Page excerpt →
Capitol Hill leadership could never reconcile the inherent contradictions in their product. On MSNBC, Ways and Means Chairman Kevin Brady (R-TX) called AHCA “the best opportunity to deliver on our promise to repeal the awful law of Obamacare”—eliding the fact that the bill explicitly retains and utilizes portions of that “awful law.” When pressed, leadership staff relied upon absurd, legalistically parsed statements, afraid to admit that the bill retained portions of Obamacare’s infrastructure.

These Clintonian definitions—“It depends upon what the meaning of the word ‘repeal’ is”—do nothing but build mistrust among members and staff alike. At least some in the policy community felt that House leaders were relying upon Elizabeth MacDonough, the Senate’s parliamentarian, as a de facto human shield—claiming the House couldn’t repeal portions of Obamacare under budget reconciliation, when in fact leadership wouldn’t, for policy or political reasons.

The fact that House leaders claimed their bill comported with reconciliation requirements, yet had to re-write major portions of AHCA at the last minute because it did not, gives added credence to this theory.

Whenever “repeal-and-replace” legislation comes back before Congress, the leaders and committees preparing the legislation should include a list of all the major provisions of Obamacare not repealed by the measure, along with clear reasons why. Even if some members want a more robust repeal than that offered, transparency would at least prevent the corrosive mistrust—“You’re not being up-front about this, so what other things are you hiding?”—that comes from an opaque process.

5. Be Humble

More than perhaps any bill in recent memory, AHCA represented a feat of legislative hubris. As a policy matter, Obamacare imposed a more sweeping scope on the nation’s health-care system. But the tactics used to “sell” AHCA—“We’re doing this now, and in this way. Get on board, or get out of the way”—were far more brutal, and resulted in a brutal outcome, an outcome easily predicted, but the one its authors did not intend.

There is a different approach, one I’ve seen on display. Some job interviews are thoroughly unremarkable, but two during my tenure on Capitol Hill stand out—the chief of staff who described himself as a “servant leader,” one who ensures all the members of the team have the tools they need to succeed; and the legislative director who told me, “We want to make sure you have a voice.” Of course I took both jobs, and felt myself privileged to work in such inclusive and empowering environments.

In some ways, the process that led to AHCA represents the antithesis of servant leadership, with members being given a virtual ultimatum to support legislation many neither liked nor understood. But in its purest form, public service should be just that—service—to one’s constituents, and, in the case of elected congressional leaders, to the members who chose them.

A more humble, inclusive, open, and transparent process will not guarantee success. The policy differences among the disparate Republican factions are real, and may not ultimately be bridgeable. But an opaque, authoritarian, and rushed process will almost certainly guarantee failure, as it did in the case of AHCA.

Listening Is Crucial

Ultimately, the failure to legislate on AHCA lay in a failure to listen to the policy concerns of Members, and to the warning signs present from the start. One can only hope that Republicans learn from this proverbial mule-kick, and start listening to each other more carefully and more closely. That process can yield the wisdom and judgment that comes from understanding, which can only help to heal the many breaches within the party following the events of recent weeks.

On November 8, Republicans received an important gift from voters—the chance to serve the country. Recovering from last week’s setback will require leaders of a humbled party to recommit themselves to service, both to the American people and to each other, in service of a common good. The chance to serve the American people is solely within the public’s gift. That gift, if and when squandered, will likely not be renewed for a long time.

Entries supplied →

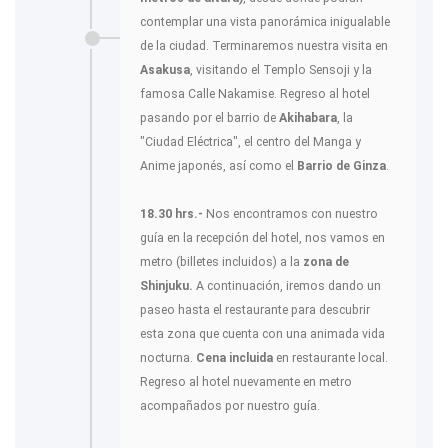
contemplar una vista panorámica inigualable
de la ciudad. Terminaremos nuestra visita en
Asakusa
, visitando el Templo Sensoji y la
famosa Calle Nakamise. Regreso al hotel
pasando por el barrio de
Akihabara
, la
"Ciudad Eléctrica", el centro del Manga y
Anime japonés, así como el
Barrio de Ginza
.
18.30 hrs.-
Nos encontramos con nuestro
guía en la recepción del hotel, nos vamos en
metro (billetes incluidos) a la
zona de
Shinjuku.
A continuación, iremos dando un
paseo hasta el restaurante para descubrir
esta zona que cuenta con una animada vida
nocturna.
Cena incluida
en restaurante local.
Regreso al hotel nuevamente en metro
acompañados por nuestro guía.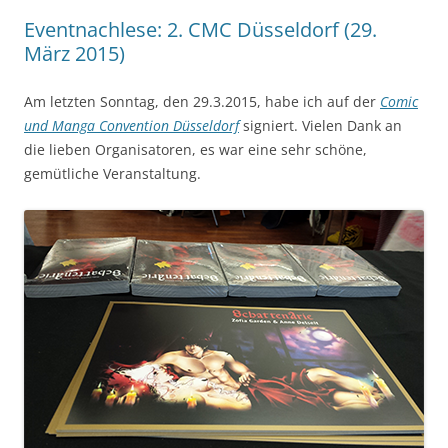
Eventnachlese: 2. CMC Düsseldorf (29.
März 2015)
Am letzten Sonntag, den 29.3.2015, habe ich auf der
Comic
und Manga Convention Düsseldorf
signiert. Vielen Dank an
die lieben Organisatoren, es war eine sehr schöne,
gemütliche Veranstaltung.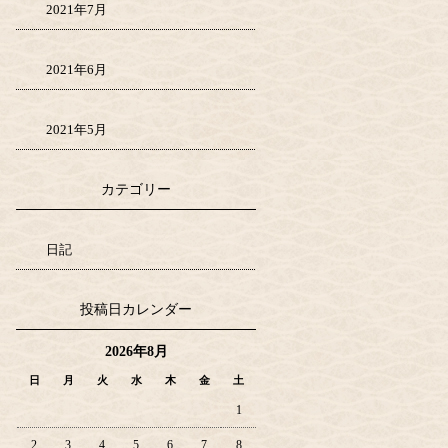
2021年7月
2021年6月
2021年5月
カテゴリー
日記
投稿日カレンダー
2026年8月
日
月
火
水
木
金
土
1
2
3
4
5
6
7
8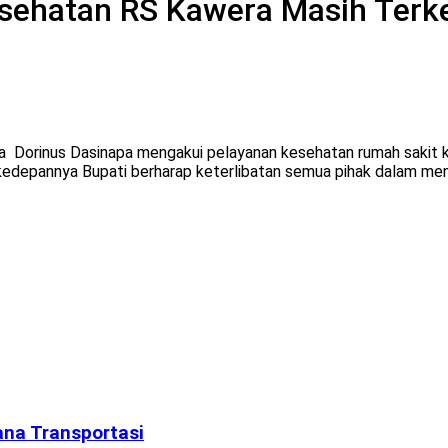
sehatan RS Kawera Masih Terk
Dorinus Dasinapa mengakui pelayanan kesehatan rumah sakit 
kedepannya Bupati berharap keterlibatan semua pihak dalam me
na Transportasi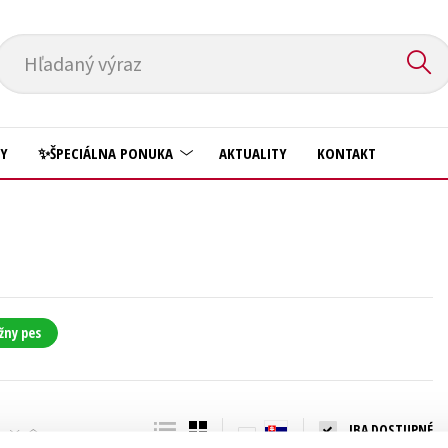
Hľadaný výraz
HY
✨ŠPECIÁLNA PONUKA
AKTUALITY
KONTAKT
Predškoláci
Komiks
Príroda a záhrada
Krížovky
Prírodné vedy
Kuchárske knihy
Technické vedy
žny pes
New Adult
Učebnice
Obchod a ekonómia
Umenie a kultúra
Ostatné
IBA DOSTUPNÉ
Výchova a pedagogika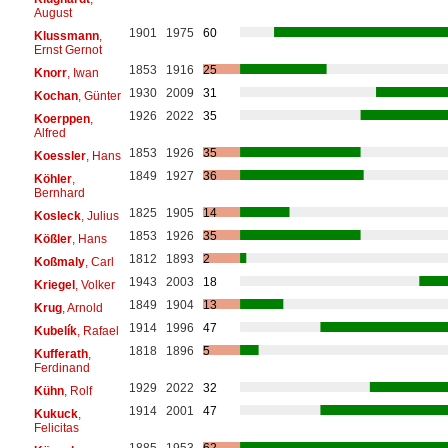
August
1901
1975
60
Klussmann
,
Ernst Gernot
1853
1916
25
Knorr
, Iwan
1930
2009
31
Kochan
, Günter
1926
2022
35
Koerppen
,
Alfred
1853
1926
35
Koessler
, Hans
1849
1927
36
Köhler
,
Bernhard
1825
1905
14
Kosleck
, Julius
1853
1926
35
Kößler
, Hans
1812
1893
2
Koßmaly
, Carl
1943
2003
18
Kriegel
, Volker
1849
1904
13
Krug
, Arnold
1914
1996
47
Kubelík
, Rafael
1818
1896
5
Kufferath
,
Ferdinand
1929
2022
32
Kühn
, Rolf
1914
2001
47
Kukuck
,
Felicitas
1885
1953
62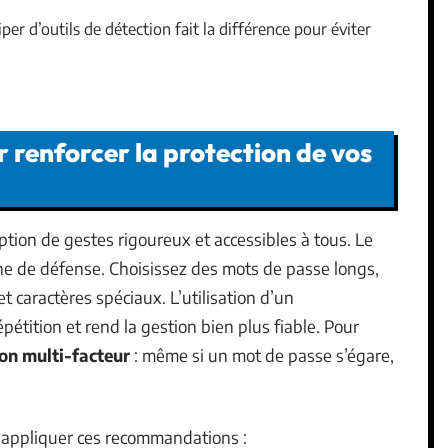
per d’outils de détection fait la différence pour éviter
r renforcer la protection de vos
tion de gestes rigoureux et accessibles à tous. Le
gne de défense. Choisissez des mots de passe longs,
et caractères spéciaux. L’utilisation d’un
épétition et rend la gestion bien plus fiable. Pour
ion multi-facteur
: même si un mot de passe s’égare,
 à appliquer ces recommandations :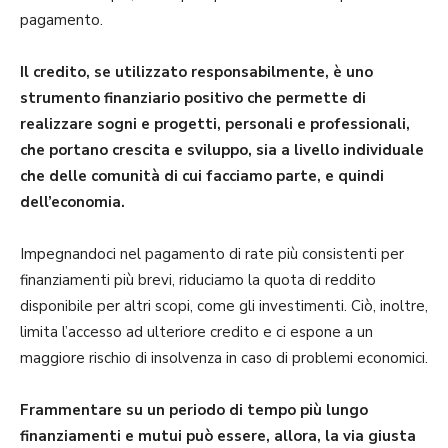
pagamento.
Il credito, se utilizzato responsabilmente, è uno
strumento finanziario positivo che permette di
realizzare sogni e progetti, personali e professio­nali,
che portano crescita e sviluppo, sia a livello individuale
che delle co­munità di cui facciamo parte, e quindi
dell’economia.
Impegnandoci nel pagamento di rate più consistenti per
finanziamenti più brevi, riduciamo la quota di reddito
disponibile per altri scopi, come gli investimenti. Ciò, inoltre,
limita l’accesso ad ulteriore credito e ci espone a un
maggiore rischio di insolvenza in caso di problemi economici.
Frammentare su un periodo di tempo più lungo
finanziamenti e mutui può essere, allora, la via giusta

Prompt 1 →
In the passage on AHCA, who is named as the Senate's parliamentarian?
Prompt 2 →
In the passage on AHCA, list the qualities of the process that, according to the sentence beginning "A more humble," will not guarantee success.

Written solution 1 →
Elizabeth MacDonough

Written solution 2 →
humble, inclusive, open, transparent